AMD 24.3.1 Desbloqueo de controladores RX 7900 Límites de OC de memoria GRE, Aumento de rendimiento adicional probado


Without making much noise, AMD lifted the memory overclocking limits of the Radeon RX 7900 GRE graphics card with its latest Adrenalin 24.3.1 Controladores WHQL, TechPowerUp found. The changelog is a bit vague and statesThe maximum memory tuning limit may be incorrectly reported on AMD Radeon RX 7900 GRE graphics products.—we tested it. El RX 7900 GRE has been around since mid-2023, but gained prominence as the company gave it a global launch in February 2024, to help AMD better compete with the NVIDIA GeForce RTX 4070 súper. Before this, el RX 7900 GRE had started out its lifecycle as a special edition product confined to China, and its designers had ensured that it came with just the right performance positioning that didn’t end up disrupting other products in the AMD stack. One of these limitations had to do with the memory overclocking potential, which was probably put in place to ensure that the RX 7900 GRE has a near-identical total board power as the RX 7800 XT.

Shortly after the global launch of the RX 7900 GRE, and responding to drama online, AMD declared the limited memory overclocking range a bug and promised a fix. The overclocking limits are defined in the graphics card VBIOS, so increasing those limits would mean shipping BIOS updates for over a dozen SKUs from all the major vendors, and requiring users to upgrade it by themselves. Such a solution isn’t very practical, so AMD implemented a clock limit override in their new drivers, which reprograms the power limits on the GPU during boot-up. Nicely done, good job AMD!

During the course of our testing of the PowerColor RX 7900 GRE Hellhound tarjeta grafica, we were playing around with overclocking using the latest 24.3.1 Controladores WHQL, and found that it increased the memory overclocking slider limit in AMD Software, which can be pushed all the way up to 3000 MHz now (24 Gbps GDDR6-effective). Previously the highest possible setting was 2316 MHz.

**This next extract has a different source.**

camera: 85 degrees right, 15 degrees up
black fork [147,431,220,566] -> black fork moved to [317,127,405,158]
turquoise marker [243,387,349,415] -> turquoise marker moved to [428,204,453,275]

This doesn’t necessarily mean that the memory will overclock all the way up to 24 Gbps, you’re still limited by what the GDDR6 chips are capable of. Our PowerColor Hellhound ships with Samsung K4ZAF325BC-SC20 memory chips that are rated for 20 Gbps. With our review drivers for the RX 7900 GRE, we had managed a memory overclock of 2316 MHz (18.5 Gbps GDDR6-effective); but with the new drivers, we scored a spectacular 2604 MHz (20 Gbps), which beats the 19.5 Gbps speed that the RX 7800 XT ships with.

The increased memory speed sees our 3DMark Time Spy GT1 overclocked frame rate jump from 72.6 FPS to 77.1 FPS (GPU frequency was constant between the two runs at 2803 MHz). This brings the card’s total overclocking potential to an impressive 15% real-life performance gain. It remains a mystery why AMD chose to go with a slower memory sub-system than the RX 7800 XT for the RX 7900 GRE. It may have to do with achieving an almost identical board power number to the RX 7800 XT, so that board partners could end up with the same cooler noise figures as their RX 7800 XT products; or it was just a product segmentation decision—we’ll never know. With the 20 Gbps overclock, el RX 7900 GRE has a hearty 640 GB/s of memory bandwidth at its disposal, which should come in handy to keep the 80 RDNA 3 compute units better-fed.

Thanks to @Dragokar for letting us know of the driver change.